Yes, absolutely, we have tons of work to do. We have to dislodge Yurtle and Donnie and 100s of other malignant and malfeasant Republicans. But this can be a huge wave election. And we have amazing people like Warren, and Harris, and Buttigeig and several others who are working like crazy right now to lead this country.
At the Senate level, we have winable races. I think Donnie is going to be a massive anchor that drowns the GOP. I fear for the damage he can do between now and Nov 2020, but I think he is turning into poison for Republicans. And when they figure it out, and they suddenly claim to be against him, we have to pound and punish them none the less (not the voters – we don’t have to make ’em Dems, but not scorn them if they change their minds).
Legislatures and Governorships are also critical. Redistricting is kind of the whole pie in 2021! (If we have a census that doesn’t end up dragged slowly thru the courts, dammit).
Carry on! Get at it! Let’s GO.
Uncle Cosmo
@Calouste: As do I. Chopped it out myself near what was Checkpoint Charlie in July 1990, with a hammer & chisel rented from some enterprising Poles. And somewhere I have a photo taken by one of them, of me wearing a Red Army hat, rucksack over one shoulder, hacking away.
Uncle Cosmo
@?BillinGlendaleCA: I also have a photo somewhere from the same trip of the guard shack at Checkpoint Charlie up on wooden blocks prepped for its eventual transport to the US – the RMP on duty pointed out the blocks & told me it was headed for a museum in Chicago, but he might have been misinformed. (FWIW he also told me soldiers posted to then-West Berlin loved it because the place never shut down.)
Uncle Cosmo
@Omnes Omnibus: Any interest in selling one? It might make a unique gift for my friend in Prague’s 80th birthday next year.
UncleEbeneezer
Ruckus: SundayCivics podcast had an interview with Joy Ann Reid where she talks about how when The Apprentice chose Trump as it’s host and they saw his actual office, it was so dumpy that NBC paid for it’s renovation, because nobody would believe this guy was really a successful real estate mogul/developer. The whole thing was a sham. Anyways, it’s a really enjoyable interview. JAR is a treasure.
Richard Guhl
Thank you, Adam for this encouraging message.

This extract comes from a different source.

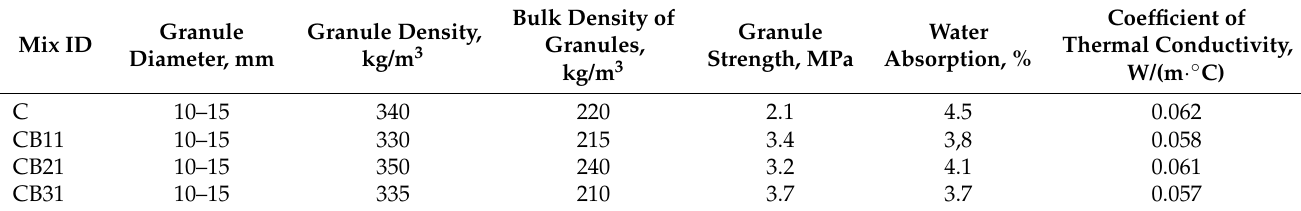
Table 5. Influence of the composition of the molding mixture on the properties of porous granular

Rachel Bitecofer is of the opinion that we could nominate a ham sandwich and beat Trump. The only candidate she has any reservation about is Bernie Sanders, since he is a disruptor, like Trump. She is also quite optimistic about the House, listing 18 potential Democratic pickups.
Perhaps one reason Biden leads is because he is following Bitecofer’s prescribed strategy of attacking Trump as an existential threat.
The Senate is the tough nut despite the fact that the GOP is defending so many seats. We need at least a four seat pickup to offset the likely loss of Jones in Alabama. Colorado, Arizona and Maine seem likely. After those, the hill to climb gets steeper.
Ernst in Iowa? Tillis in NC? Cotton in Arkansas? A new possibility has opened in Georgia with Isaakson announcing his retirement today.
I have zero votes in these contests, but I will give substantial financial support to the Democratic candidates in these states.